Mehadrin’s role in providing water to settlement farms and its relationship with Israeli state water company Mekorot makes the company additionally complicit with Israel’s discriminatory water policies. Other companies may be affected by the Co-op’s new policy if they are shown to be sourcing produce from Israel’s settlements in the Occupied Territories.
Hilary Smith, Co-op member and Boycott Israel Network (BIN) agricultural trade campaign co-ordinator, said “we welcome this important decision by the Co-op to take steps toward fully realizing their policy of support for human rights and ethical trading. The Co-op has taken the lead internationally in this historic decision to hold corporations to account for complicity in Israel’s violations of Palestinian human rights. We strongly urge other retailers to follow suit and take similar action”.
The announcement by the Co-op came just before their Regional AGMs, due to take place over the next two weeks, and where motions on this issue have been submitted for discussion. For months Co-op members have been highlighting their concerns about trade with complicit companies through co-ordinated letter-writing and discussions with local offices.
A spokesperson from the Palestinian Union of Agricultural Work Committees, which works to improve the conditions of Palestinian agricultural communities, said:
“Israeli agricultural export companies like Mehadrin profit from and are directly involved in the ongoing colonization of occupied Palestinian land and theft of our water. Trade with such companies constitutes a major form of support for Israel’s apartheid regime over the Palestinian people, so we warmly welcome this principled decision by the Co-Operative. Other European supermarkets must now take similar steps to end their complicity with Israeli violations of international law. The movement for boycotts, divestment and sanctions (BDS) against Israel until it complies with international law is proving to be a truly effective form of action in support of Palestinian rights”.

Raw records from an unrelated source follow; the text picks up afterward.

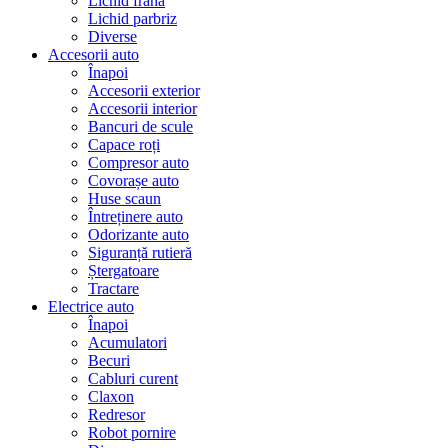
Lichid frână
Lichid parbriz
Diverse
Accesorii auto
Înapoi
Accesorii exterior
Accesorii interior
Bancuri de scule
Capace roți
Compresor auto
Covorașe auto
Huse scaun
Întreținere auto
Odorizante auto
Siguranță rutieră
Ștergatoare
Tractare
Electrice auto
Înapoi
Acumulatori
Becuri
Cabluri curent
Claxon
Redresor
Robot pornire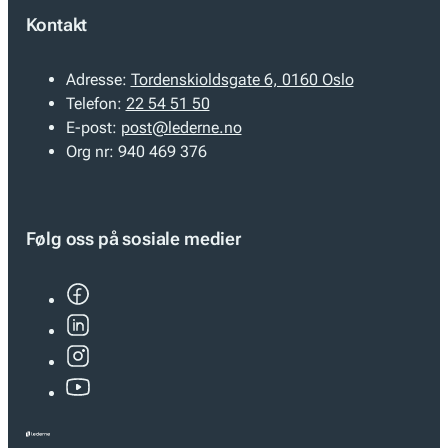
Kontakt
Adresse:
Tordenskioldsgate 6, 0160 Oslo
Telefon:
22 54 51 50
E-post:
post@lederne.no
Org nr:
940 469 376
Følg oss på sosiale medier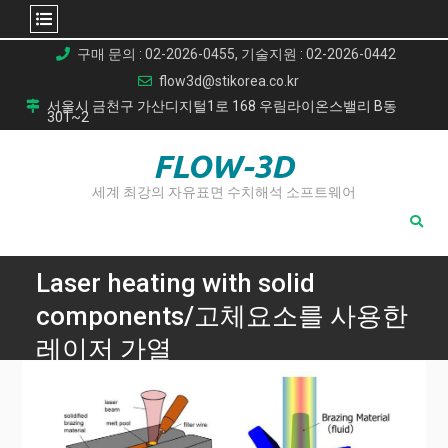
Skip
구매 문의 : 02-2026-0455, 기술지원 : 02-2026-0442
to
flow3d@stikorea.co.kr
content
서울시 금천구 가산디지털1로 168 우림라이온스밸리 B동
301~2
FLOW-3D
세계 최강의 자유표면 수치해석 소프트웨어
Laser heating with solid
components/고체요소를 사용한
레이저 가열
Home
Laser heating with solid components/고체요소를 사용한 레
이저 가열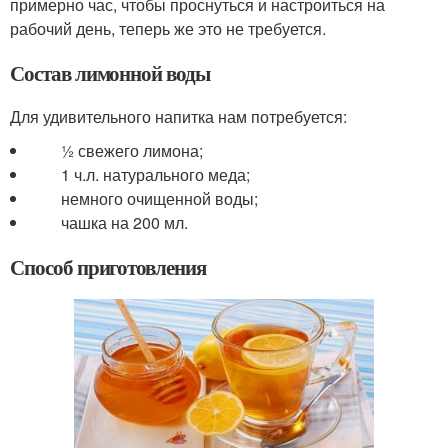
примерно час, чтобы проснуться и настроиться на
рабочий день, теперь же это не требуется.
Состав лимонной воды
Для удивительного напитка нам потребуется:
½ свежего лимона;
1 ч.л. натурального меда;
немного очищенной воды;
чашка на 200 мл.
Способ приготовления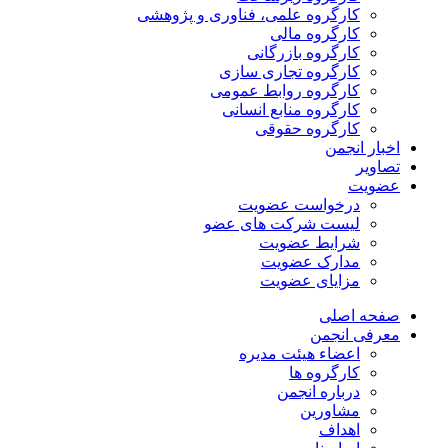
کارگروه علمی، فناوری و پژوهشی
کارگروه مالی
کارگروه بازرگانی
کارگروه تجاری سازی
کارگروه روابط عمومی
کارگروه منابع انسانی
کارگروه حقوقی
اخبار انجمن
تصاویر
عضویت
درخواست عضویت
لیست شرکت های عضو
شرایط عضویت
مدارک عضویت
مزایای عضویت
صفحه اصلی
معرفی انجمن
اعضاء هیئت مدیره
کارگروه ها
درباره انجمن
مشاورین
اهداف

Campaigners say that this widening of the Co-op’s human rights and trade policy represents a victory for the BDS campaign, called for in 2005 by over 170 Palestinian civil society organizations. Actions across Europe to highlight the issue of complicit agricultural trade companies have included co-ordinated popular boycotts, pickets of supermarkets, lobbying and blockades of company premises.
Last year Agrexco, formerly Israel’s largest agricultural goods exporter, was ordered into liquidation after posting record losses and failing to pay its creditors. Shir Hever, Israeli economist and commentator who researches the economic aspects of the Israeli occupation of the Palestinian territories, said that one factor was “the fact that Agrexco has been the target of an international boycott campaign, in protest at its role in repressing Palestinians”.
All other major supermarkets in the UK continue to trade with the companies that are now barred under the Co-op’s human rights and trade policy.